This is a common decomposition, you can find a proof here https://arxiv.org/pdf/quant-ph/9503016.pdf in Lemma 4.1.

Here's how to do it in Qiskit:

import numpy as np
from scipy.linalg import expm
from qiskit import QuantumCircuit, QuantumRegister

# define your matrix
A = np.array([[1.5, 0.5],
              [0.5, 1.5]])
t = np.pi / 2

# expm is a matrix exponential 
U = expm(1j * t * A)

# create a 1 qubit circuit
q = QuantumRegister(1, name='q')
circuit = QuantumCircuit(q)

# apply a single-qubit unitary gate, this will do the decomposition
circuit.squ(U, q[0])

# print the circuit components
print(circuit.decompose().decompose().draw())

This will print

        ┌──────────┐┌───────────┐┌───────────┐
q_0: |0>┤ Rz(pi/2) ├┤ Ry(-pi/2) ├┤ Rz(-pi/2) ├
        └──────────┘└───────────┘└───────────┘

So your decomposition would be $$ e^{iAt} = R_Z\left(\frac{\pi}{2}\right) R_Y\left(-\frac{\pi}{2}\right) R_Z\left(\frac{-\pi}{2}\right) $$

with

$$ R_Y(\theta) = \begin{pmatrix} \cos(\theta / 2) & -\sin(\theta / 2) \\ \sin(\theta / 2) & \cos(\theta / 2) \end{pmatrix} $$ and $$ R_Z(\lambda) = \begin{pmatrix} 1 & 0 \\ 0 & e^{i\lambda} \end{pmatrix} $$

You can also drop the last RZ gate if you don't care about the global phase.

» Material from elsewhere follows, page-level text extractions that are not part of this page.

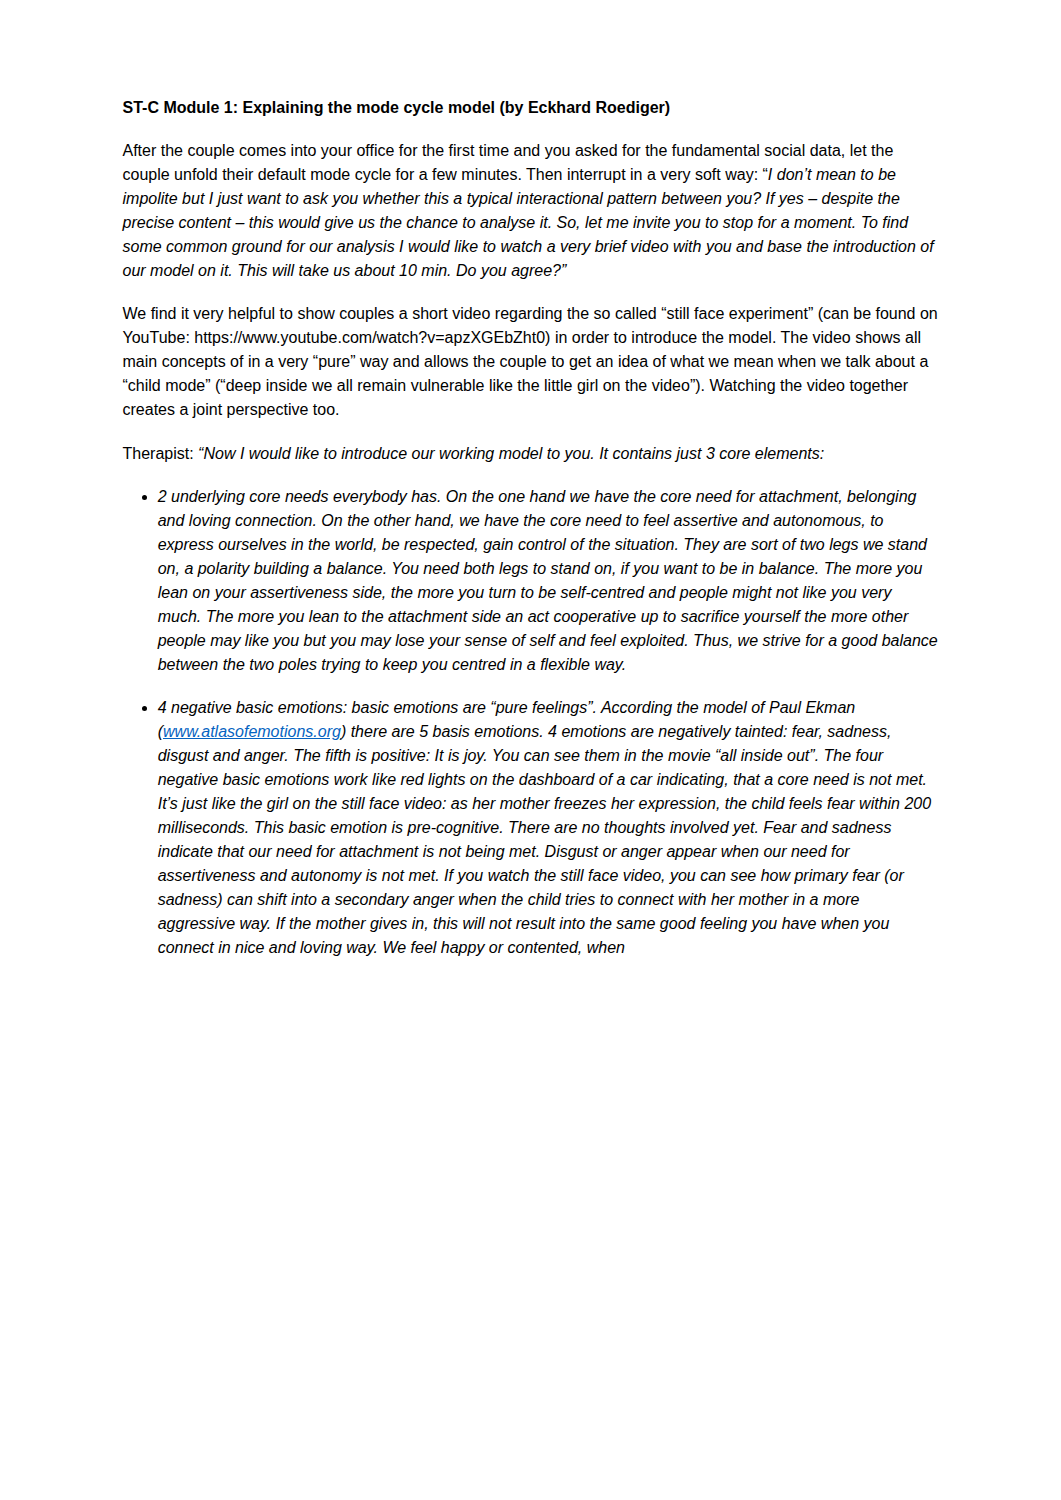ST-C Module 1: Explaining the mode cycle model (by Eckhard Roediger)
After the couple comes into your office for the first time and you asked for the fundamental social data, let the couple unfold their default mode cycle for a few minutes. Then interrupt in a very soft way: “I don’t mean to be impolite but I just want to ask you whether this a typical interactional pattern between you? If yes – despite the precise content – this would give us the chance to analyse it. So, let me invite you to stop for a moment. To find some common ground for our analysis I would like to watch a very brief video with you and base the introduction of our model on it. This will take us about 10 min. Do you agree?”
We find it very helpful to show couples a short video regarding the so called “still face experiment” (can be found on YouTube: https://www.youtube.com/watch?v=apzXGEbZht0) in order to introduce the model. The video shows all main concepts of in a very “pure” way and allows the couple to get an idea of what we mean when we talk about a “child mode” (“deep inside we all remain vulnerable like the little girl on the video”). Watching the video together creates a joint perspective too.
Therapist: “Now I would like to introduce our working model to you. It contains just 3 core elements:
2 underlying core needs everybody has. On the one hand we have the core need for attachment, belonging and loving connection. On the other hand, we have the core need to feel assertive and autonomous, to express ourselves in the world, be respected, gain control of the situation. They are sort of two legs we stand on, a polarity building a balance. You need both legs to stand on, if you want to be in balance. The more you lean on your assertiveness side, the more you turn to be self-centred and people might not like you very much. The more you lean to the attachment side an act cooperative up to sacrifice yourself the more other people may like you but you may lose your sense of self and feel exploited. Thus, we strive for a good balance between the two poles trying to keep you centred in a flexible way.
4 negative basic emotions: basic emotions are “pure feelings”. According the model of Paul Ekman (www.atlasofemotions.org) there are 5 basis emotions. 4 emotions are negatively tainted: fear, sadness, disgust and anger. The fifth is positive: It is joy. You can see them in the movie “all inside out”. The four negative basic emotions work like red lights on the dashboard of a car indicating, that a core need is not met. It’s just like the girl on the still face video: as her mother freezes her expression, the child feels fear within 200 milliseconds. This basic emotion is pre-cognitive. There are no thoughts involved yet. Fear and sadness indicate that our need for attachment is not being met. Disgust or anger appear when our need for assertiveness and autonomy is not met. If you watch the still face video, you can see how primary fear (or sadness) can shift into a secondary anger when the child tries to connect with her mother in a more aggressive way. If the mother gives in, this will not result into the same good feeling you have when you connect in nice and loving way. We feel happy or contented, when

That's also supported in Qiskit using the up_to_diagonal argument:

# apply a single-qubit unitary gate, this will do the decomposition
circuit.squ(U, q[0], up_to_diagonal=True)

# print the circuit components
print(circuit.decompose().decompose().draw())

which produces

        ┌──────────┐┌───────────┐
q_0: |0>┤ Rz(pi/2) ├┤ Ry(-pi/2) ├
        └──────────┘└───────────┘

Here's the implementation in Qiskit: https://qiskit.org/documentation/_modules/qiskit/extensions/quantum_initializer/squ.html.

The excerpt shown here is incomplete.